AIM OF THE EXERCISE: What is needed is an exact transcription of every entry below.
-------- TASK INPUT --------
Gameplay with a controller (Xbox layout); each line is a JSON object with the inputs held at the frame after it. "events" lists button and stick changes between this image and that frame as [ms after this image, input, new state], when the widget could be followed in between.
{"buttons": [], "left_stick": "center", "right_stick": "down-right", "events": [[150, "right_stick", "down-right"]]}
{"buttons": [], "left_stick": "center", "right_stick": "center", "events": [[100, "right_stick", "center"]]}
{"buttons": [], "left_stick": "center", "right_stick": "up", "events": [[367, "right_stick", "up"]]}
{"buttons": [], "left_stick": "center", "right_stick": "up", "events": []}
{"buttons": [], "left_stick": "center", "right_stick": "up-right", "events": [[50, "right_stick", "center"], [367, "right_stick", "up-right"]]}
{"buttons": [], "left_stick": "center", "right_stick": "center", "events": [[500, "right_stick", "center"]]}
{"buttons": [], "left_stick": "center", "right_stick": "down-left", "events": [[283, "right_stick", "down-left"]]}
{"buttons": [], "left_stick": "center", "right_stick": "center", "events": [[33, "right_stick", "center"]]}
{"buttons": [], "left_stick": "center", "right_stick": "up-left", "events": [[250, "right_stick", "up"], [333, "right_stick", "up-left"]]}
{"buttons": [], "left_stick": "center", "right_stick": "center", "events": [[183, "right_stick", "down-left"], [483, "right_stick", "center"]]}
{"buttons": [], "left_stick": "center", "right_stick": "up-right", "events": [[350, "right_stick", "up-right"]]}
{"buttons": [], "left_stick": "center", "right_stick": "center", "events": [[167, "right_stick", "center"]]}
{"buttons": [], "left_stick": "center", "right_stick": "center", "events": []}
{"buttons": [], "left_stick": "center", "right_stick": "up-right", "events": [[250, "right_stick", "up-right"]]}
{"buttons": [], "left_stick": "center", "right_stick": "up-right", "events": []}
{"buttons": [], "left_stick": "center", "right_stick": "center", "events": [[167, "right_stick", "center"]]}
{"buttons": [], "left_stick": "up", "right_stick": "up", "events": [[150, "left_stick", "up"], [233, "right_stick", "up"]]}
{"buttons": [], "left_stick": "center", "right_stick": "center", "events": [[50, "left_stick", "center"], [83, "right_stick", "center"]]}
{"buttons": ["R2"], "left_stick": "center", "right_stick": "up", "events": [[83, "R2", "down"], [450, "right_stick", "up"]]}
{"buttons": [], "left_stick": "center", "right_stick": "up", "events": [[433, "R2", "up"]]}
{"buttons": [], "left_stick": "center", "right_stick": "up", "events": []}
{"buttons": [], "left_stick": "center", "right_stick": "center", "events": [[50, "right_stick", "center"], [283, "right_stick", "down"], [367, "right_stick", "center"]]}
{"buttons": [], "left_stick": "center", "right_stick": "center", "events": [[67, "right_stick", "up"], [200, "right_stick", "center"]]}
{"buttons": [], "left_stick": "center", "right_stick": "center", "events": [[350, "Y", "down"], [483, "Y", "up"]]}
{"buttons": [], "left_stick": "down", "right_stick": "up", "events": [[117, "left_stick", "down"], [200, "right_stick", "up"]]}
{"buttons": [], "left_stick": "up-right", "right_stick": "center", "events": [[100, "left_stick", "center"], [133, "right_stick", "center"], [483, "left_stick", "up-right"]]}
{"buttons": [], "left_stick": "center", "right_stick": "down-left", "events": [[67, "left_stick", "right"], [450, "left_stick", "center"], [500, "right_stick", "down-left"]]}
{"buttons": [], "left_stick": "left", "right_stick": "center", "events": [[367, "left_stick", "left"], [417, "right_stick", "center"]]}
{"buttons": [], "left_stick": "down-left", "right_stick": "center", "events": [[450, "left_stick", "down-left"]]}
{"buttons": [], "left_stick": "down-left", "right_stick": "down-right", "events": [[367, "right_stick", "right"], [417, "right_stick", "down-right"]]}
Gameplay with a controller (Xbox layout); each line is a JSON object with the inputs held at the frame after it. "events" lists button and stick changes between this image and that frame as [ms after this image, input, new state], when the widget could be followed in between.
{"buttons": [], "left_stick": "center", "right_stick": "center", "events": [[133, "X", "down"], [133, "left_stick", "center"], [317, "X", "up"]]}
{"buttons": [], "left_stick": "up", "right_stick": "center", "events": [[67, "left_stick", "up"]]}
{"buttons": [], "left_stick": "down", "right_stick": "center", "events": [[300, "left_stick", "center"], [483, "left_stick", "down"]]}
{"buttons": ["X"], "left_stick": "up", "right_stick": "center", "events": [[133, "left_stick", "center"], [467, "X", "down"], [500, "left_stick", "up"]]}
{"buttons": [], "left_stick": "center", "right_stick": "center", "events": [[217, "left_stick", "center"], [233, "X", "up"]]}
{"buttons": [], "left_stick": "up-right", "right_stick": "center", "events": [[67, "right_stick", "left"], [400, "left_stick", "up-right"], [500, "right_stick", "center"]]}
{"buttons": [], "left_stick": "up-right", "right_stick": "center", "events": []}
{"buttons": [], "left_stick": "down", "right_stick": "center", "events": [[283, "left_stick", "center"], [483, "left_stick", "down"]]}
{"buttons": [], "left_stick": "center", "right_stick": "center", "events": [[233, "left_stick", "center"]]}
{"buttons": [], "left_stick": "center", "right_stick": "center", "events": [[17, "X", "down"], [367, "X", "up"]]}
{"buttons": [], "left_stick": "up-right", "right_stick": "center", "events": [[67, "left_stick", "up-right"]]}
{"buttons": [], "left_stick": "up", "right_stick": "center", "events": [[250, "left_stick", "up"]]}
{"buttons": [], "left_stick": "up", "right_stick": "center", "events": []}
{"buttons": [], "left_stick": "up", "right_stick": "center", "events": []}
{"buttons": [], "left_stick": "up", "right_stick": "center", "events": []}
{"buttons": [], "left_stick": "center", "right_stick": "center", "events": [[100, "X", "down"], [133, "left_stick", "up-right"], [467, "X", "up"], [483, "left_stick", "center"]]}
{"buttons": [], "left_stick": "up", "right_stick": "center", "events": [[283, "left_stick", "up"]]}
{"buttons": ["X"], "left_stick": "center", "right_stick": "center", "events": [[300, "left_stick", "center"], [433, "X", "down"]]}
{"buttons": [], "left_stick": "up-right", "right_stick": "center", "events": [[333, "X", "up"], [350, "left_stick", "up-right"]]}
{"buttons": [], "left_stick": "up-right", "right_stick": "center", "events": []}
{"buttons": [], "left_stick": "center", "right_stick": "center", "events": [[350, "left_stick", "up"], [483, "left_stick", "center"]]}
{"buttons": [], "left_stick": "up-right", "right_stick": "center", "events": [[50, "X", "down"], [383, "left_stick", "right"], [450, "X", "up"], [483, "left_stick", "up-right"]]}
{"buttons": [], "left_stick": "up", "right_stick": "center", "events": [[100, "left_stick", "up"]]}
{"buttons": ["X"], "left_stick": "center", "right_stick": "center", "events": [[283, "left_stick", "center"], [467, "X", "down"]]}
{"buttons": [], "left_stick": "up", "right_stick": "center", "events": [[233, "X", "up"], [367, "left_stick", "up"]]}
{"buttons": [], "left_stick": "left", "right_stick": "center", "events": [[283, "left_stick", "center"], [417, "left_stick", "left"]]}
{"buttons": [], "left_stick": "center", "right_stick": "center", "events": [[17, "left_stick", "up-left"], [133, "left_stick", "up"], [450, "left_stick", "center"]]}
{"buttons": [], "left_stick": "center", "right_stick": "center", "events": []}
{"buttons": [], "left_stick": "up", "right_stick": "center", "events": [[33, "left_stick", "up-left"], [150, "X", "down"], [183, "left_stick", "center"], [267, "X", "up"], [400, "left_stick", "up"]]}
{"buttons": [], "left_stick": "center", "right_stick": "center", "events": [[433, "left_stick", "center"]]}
--------
WRITTEN SOLUTION:
Gameplay with a controller (Xbox layout); each line is a JSON object with the inputs held at the frame after it. "events" lists button and stick changes between this image and that frame as [ms after this image, input, new state], when the widget could be followed in between.
{"buttons": [], "left_stick": "center", "right_stick": "down-right", "events": [[150, "right_stick", "down-right"]]}
{"buttons": [], "left_stick": "center", "right_stick": "center", "events": [[100, "right_stick", "center"]]}
{"buttons": [], "left_stick": "center", "right_stick": "up", "events": [[367, "right_stick", "up"]]}
{"buttons": [], "left_stick": "center", "right_stick": "up", "events": []}
{"buttons": [], "left_stick": "center", "right_stick": "up-right", "events": [[50, "right_stick", "center"], [367, "right_stick", "up-right"]]}
{"buttons": [], "left_stick": "center", "right_stick": "center", "events": [[500, "right_stick", "center"]]}
{"buttons": [], "left_stick": "center", "right_stick": "down-left", "events": [[283, "right_stick", "down-left"]]}
{"buttons": [], "left_stick": "center", "right_stick": "center", "events": [[33, "right_stick", "center"]]}
{"buttons": [], "left_stick": "center", "right_stick": "up-left", "events": [[250, "right_stick", "up"], [333, "right_stick", "up-left"]]}
{"buttons": [], "left_stick": "center", "right_stick": "center", "events": [[183, "right_stick", "down-left"], [483, "right_stick", "center"]]}
{"buttons": [], "left_stick": "center", "right_stick": "up-right", "events": [[350, "right_stick", "up-right"]]}
{"buttons": [], "left_stick": "center", "right_stick": "center", "events": [[167, "right_stick", "center"]]}
{"buttons": [], "left_stick": "center", "right_stick": "center", "events": []}
{"buttons": [], "left_stick": "center", "right_stick": "up-right", "events": [[250, "right_stick", "up-right"]]}
{"buttons": [], "left_stick": "center", "right_stick": "up-right", "events": []}
{"buttons": [], "left_stick": "center", "right_stick": "center", "events": [[167, "right_stick", "center"]]}
{"buttons": [], "left_stick": "up", "right_stick": "up", "events": [[150, "left_stick", "up"], [233, "right_stick", "up"]]}
{"buttons": [], "left_stick": "center", "right_stick": "center", "events": [[50, "left_stick", "center"], [83, "right_stick", "center"]]}
{"buttons": ["R2"], "left_stick": "center", "right_stick": "up", "events": [[83, "R2", "down"], [450, "right_stick", "up"]]}
{"buttons": [], "left_stick": "center", "right_stick": "up", "events": [[433, "R2", "up"]]}
{"buttons": [], "left_stick": "center", "right_stick": "up", "events": []}
{"buttons": [], "left_stick": "center", "right_stick": "center", "events": [[50, "right_stick", "center"], [283, "right_stick", "down"], [367, "right_stick", "center"]]}
{"buttons": [], "left_stick": "center", "right_stick": "center", "events": [[67, "right_stick", "up"], [200, "right_stick", "center"]]}
{"buttons": [], "left_stick": "center", "right_stick": "center", "events": [[350, "Y", "down"], [483, "Y", "up"]]}
{"buttons": [], "left_stick": "down", "right_stick": "up", "events": [[117, "left_stick", "down"], [200, "right_stick", "up"]]}
{"buttons": [], "left_stick": "up-right", "right_stick": "center", "events": [[100, "left_stick", "center"], [133, "right_stick", "center"], [483, "left_stick", "up-right"]]}
{"buttons": [], "left_stick": "center", "right_stick": "down-left", "events": [[67, "left_stick", "right"], [450, "left_stick", "center"], [500, "right_stick", "down-left"]]}
{"buttons": [], "left_stick": "left", "right_stick": "center", "events": [[367, "left_stick", "left"], [417, "right_stick", "center"]]}
{"buttons": [], "left_stick": "down-left", "right_stick": "center", "events": [[450, "left_stick", "down-left"]]}
{"buttons": [], "left_stick": "down-left", "right_stick": "down-right", "events": [[367, "right_stick", "right"], [417, "right_stick", "down-right"]]}
Gameplay with a controller (Xbox layout); each line is a JSON object with the inputs held at the frame after it. "events" lists button and stick changes between this image and that frame as [ms after this image, input, new state], when the widget could be followed in between.
{"buttons": [], "left_stick": "center", "right_stick": "center", "events": [[133, "X", "down"], [133, "left_stick", "center"], [317, "X", "up"]]}
{"buttons": [], "left_stick": "up", "right_stick": "center", "events": [[67, "left_stick", "up"]]}
{"buttons": [], "left_stick": "down", "right_stick": "center", "events": [[300, "left_stick", "center"], [483, "left_stick", "down"]]}
{"buttons": ["X"], "left_stick": "up", "right_stick": "center", "events": [[133, "left_stick", "center"], [467, "X", "down"], [500, "left_stick", "up"]]}
{"buttons": [], "left_stick": "center", "right_stick": "center", "events": [[217, "left_stick", "center"], [233, "X", "up"]]}
{"buttons": [], "left_stick": "up-right", "right_stick": "center", "events": [[67, "right_stick", "left"], [400, "left_stick", "up-right"], [500, "right_stick", "center"]]}
{"buttons": [], "left_stick": "up-right", "right_stick": "center", "events": []}
{"buttons": [], "left_stick": "down", "right_stick": "center", "events": [[283, "left_stick", "center"], [483, "left_stick", "down"]]}
{"buttons": [], "left_stick": "center", "right_stick": "center", "events": [[233, "left_stick", "center"]]}
{"buttons": [], "left_stick": "center", "right_stick": "center", "events": [[17, "X", "down"], [367, "X", "up"]]}
{"buttons": [], "left_stick": "up-right", "right_stick": "center", "events": [[67, "left_stick", "up-right"]]}
{"buttons": [], "left_stick": "up", "right_stick": "center", "events": [[250, "left_stick", "up"]]}
{"buttons": [], "left_stick": "up", "right_stick": "center", "events": []}
{"buttons": [], "left_stick": "up", "right_stick": "center", "events": []}
{"buttons": [], "left_stick": "up", "right_stick": "center", "events": []}
{"buttons": [], "left_stick": "center", "right_stick": "center", "events": [[100, "X", "down"], [133, "left_stick", "up-right"], [467, "X", "up"], [483, "left_stick", "center"]]}
{"buttons": [], "left_stick": "up", "right_stick": "center", "events": [[283, "left_stick", "up"]]}
{"buttons": ["X"], "left_stick": "center", "right_stick": "center", "events": [[300, "left_stick", "center"], [433, "X", "down"]]}
{"buttons": [], "left_stick": "up-right", "right_stick": "center", "events": [[333, "X", "up"], [350, "left_stick", "up-right"]]}
{"buttons": [], "left_stick": "up-right", "right_stick": "center", "events": []}
{"buttons": [], "left_stick": "center", "right_stick": "center", "events": [[350, "left_stick", "up"], [483, "left_stick", "center"]]}
{"buttons": [], "left_stick": "up-right", "right_stick": "center", "events": [[50, "X", "down"], [383, "left_stick", "right"], [450, "X", "up"], [483, "left_stick", "up-right"]]}
{"buttons": [], "left_stick": "up", "right_stick": "center", "events": [[100, "left_stick", "up"]]}
{"buttons": ["X"], "left_stick": "center", "right_stick": "center", "events": [[283, "left_stick", "center"], [467, "X", "down"]]}
{"buttons": [], "left_stick": "up", "right_stick": "center", "events": [[233, "X", "up"], [367, "left_stick", "up"]]}
{"buttons": [], "left_stick": "left", "right_stick": "center", "events": [[283, "left_stick", "center"], [417, "left_stick", "left"]]}
{"buttons": [], "left_stick": "center", "right_stick": "center", "events": [[17, "left_stick", "up-left"], [133, "left_stick", "up"], [450, "left_stick", "center"]]}
{"buttons": [], "left_stick": "center", "right_stick": "center", "events": []}
{"buttons": [], "left_stick": "up", "right_stick": "center", "events": [[33, "left_stick", "up-left"], [150, "X", "down"], [183, "left_stick", "center"], [267, "X", "up"], [400, "left_stick", "up"]]}
{"buttons": [], "left_stick": "center", "right_stick": "center", "events": [[433, "left_stick", "center"]]}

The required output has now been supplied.